ACTIVITY LIST:
A) In the Transformers notebook entry, which Michael Bay film is the only one the writer says they enjoyed?
B) Copy out the stretch of the records from the very start through the line containing "and penetration testing", with both ends included.

SOURCE TEXT:
Saturday, July 4, 2009

Notebook: Poop, Puke & Pop


A Familiar Odor
I haven’t seen Transformers: Revenge of the Fallen, and I won’t. Life is too short, and after suffering through the 144-minute original it seems backwards that the Transformers franchise should get to take “revenge” on me. But amidst a busy schedule that has me too far behind on blogging, I have carved out some time in recent weeks to read several reviews. For the most part, reactions to Transformers 2 haven’t been pretty. I’ve seen it called “a literal tsunami of shit” made by “an asshole” or “a jerk of the most obnoxious and insecure order,” and I’ve seen director Michael Bay slammed as a “fucking tool.” Having only enjoyed The Rock among Bay’s films, I can’t say I disagree with the general spirit of those assessments (I might have expressed my displeasure differently), but at the same time I’m puzzled by the timing of this eruption of anti-Bay vitriol.

Could Revenge of the Fallen be that much different than the original? Where was this anger in 2007? For example, here is Roger Ebert on Revenge of the Fallen: “The battle scenes are bewildering. A Bot makes no visual sense anyway, but two or three tangled up together create an incomprehensible confusion. I find it amusing that creatures that can unfold out of a Camaro and stand four stories high do most of their fighting with...fists. Like I say, dumber than a box of staples.” And now here is Ebert on 2007’s Transformers: “How can a pickup truck contain enough mass to unfold into a towering machine? I say if Ringling Brothers can get 15 clowns into a Volkswagen, anything is possible.”

RECORDS TO USE:

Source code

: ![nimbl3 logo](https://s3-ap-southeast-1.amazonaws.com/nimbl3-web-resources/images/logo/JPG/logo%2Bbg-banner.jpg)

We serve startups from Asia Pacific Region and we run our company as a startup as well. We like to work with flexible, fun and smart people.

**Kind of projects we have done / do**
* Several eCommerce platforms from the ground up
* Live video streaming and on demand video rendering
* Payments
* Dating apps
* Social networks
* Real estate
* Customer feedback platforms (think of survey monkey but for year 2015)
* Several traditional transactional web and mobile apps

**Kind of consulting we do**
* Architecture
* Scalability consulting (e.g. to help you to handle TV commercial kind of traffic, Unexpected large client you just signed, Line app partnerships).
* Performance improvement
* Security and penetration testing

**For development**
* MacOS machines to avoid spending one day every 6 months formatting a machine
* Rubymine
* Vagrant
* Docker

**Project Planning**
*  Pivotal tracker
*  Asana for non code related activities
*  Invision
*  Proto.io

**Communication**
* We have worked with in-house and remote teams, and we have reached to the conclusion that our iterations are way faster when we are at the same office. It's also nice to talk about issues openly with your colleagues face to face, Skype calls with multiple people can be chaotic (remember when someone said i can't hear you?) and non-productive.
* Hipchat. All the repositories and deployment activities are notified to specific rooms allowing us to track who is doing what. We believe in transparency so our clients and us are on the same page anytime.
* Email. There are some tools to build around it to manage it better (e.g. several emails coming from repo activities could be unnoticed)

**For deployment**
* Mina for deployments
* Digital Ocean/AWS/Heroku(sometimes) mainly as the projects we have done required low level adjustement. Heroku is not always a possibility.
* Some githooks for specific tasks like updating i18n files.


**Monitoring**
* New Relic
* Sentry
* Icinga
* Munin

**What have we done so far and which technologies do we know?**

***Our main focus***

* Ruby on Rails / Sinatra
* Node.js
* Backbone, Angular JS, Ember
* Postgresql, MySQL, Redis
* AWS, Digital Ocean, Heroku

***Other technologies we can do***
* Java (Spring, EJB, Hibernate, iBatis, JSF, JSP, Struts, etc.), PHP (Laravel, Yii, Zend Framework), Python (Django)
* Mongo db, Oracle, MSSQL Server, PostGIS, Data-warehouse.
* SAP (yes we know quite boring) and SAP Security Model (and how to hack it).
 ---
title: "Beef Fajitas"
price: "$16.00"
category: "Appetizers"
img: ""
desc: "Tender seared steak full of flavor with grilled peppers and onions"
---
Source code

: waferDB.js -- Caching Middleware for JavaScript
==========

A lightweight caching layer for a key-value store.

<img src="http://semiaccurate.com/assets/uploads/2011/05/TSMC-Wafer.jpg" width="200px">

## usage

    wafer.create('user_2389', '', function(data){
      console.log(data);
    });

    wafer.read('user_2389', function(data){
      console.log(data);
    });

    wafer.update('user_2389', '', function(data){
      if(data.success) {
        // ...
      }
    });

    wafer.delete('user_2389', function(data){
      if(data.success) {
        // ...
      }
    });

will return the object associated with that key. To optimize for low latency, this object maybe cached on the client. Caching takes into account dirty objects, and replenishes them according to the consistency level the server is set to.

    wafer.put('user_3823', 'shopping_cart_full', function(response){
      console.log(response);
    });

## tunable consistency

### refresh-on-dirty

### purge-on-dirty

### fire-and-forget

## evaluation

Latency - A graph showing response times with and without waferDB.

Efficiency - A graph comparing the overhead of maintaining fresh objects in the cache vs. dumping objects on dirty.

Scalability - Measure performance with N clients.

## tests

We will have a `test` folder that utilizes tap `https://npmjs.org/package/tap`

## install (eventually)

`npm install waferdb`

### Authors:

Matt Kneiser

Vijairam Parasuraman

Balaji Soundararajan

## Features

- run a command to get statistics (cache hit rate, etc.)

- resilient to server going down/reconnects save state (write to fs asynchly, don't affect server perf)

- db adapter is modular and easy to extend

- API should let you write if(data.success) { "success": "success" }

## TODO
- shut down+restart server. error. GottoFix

RESULTS OF THE EXERCISE:
A) The Rock

B)
Source code

: ![nimbl3 logo](https://s3-ap-southeast-1.amazonaws.com/nimbl3-web-resources/images/logo/JPG/logo%2Bbg-banner.jpg)

We serve startups from Asia Pacific Region and we run our company as a startup as well. We like to work with flexible, fun and smart people.

**Kind of projects we have done / do**
* Several eCommerce platforms from the ground up
* Live video streaming and on demand video rendering
* Payments
* Dating apps
* Social networks
* Real estate
* Customer feedback platforms (think of survey monkey but for year 2015)
* Several traditional transactional web and mobile apps

**Kind of consulting we do**
* Architecture
* Scalability consulting (e.g. to help you to handle TV commercial kind of traffic, Unexpected large client you just signed, Line app partnerships).
* Performance improvement
* Security and penetration testing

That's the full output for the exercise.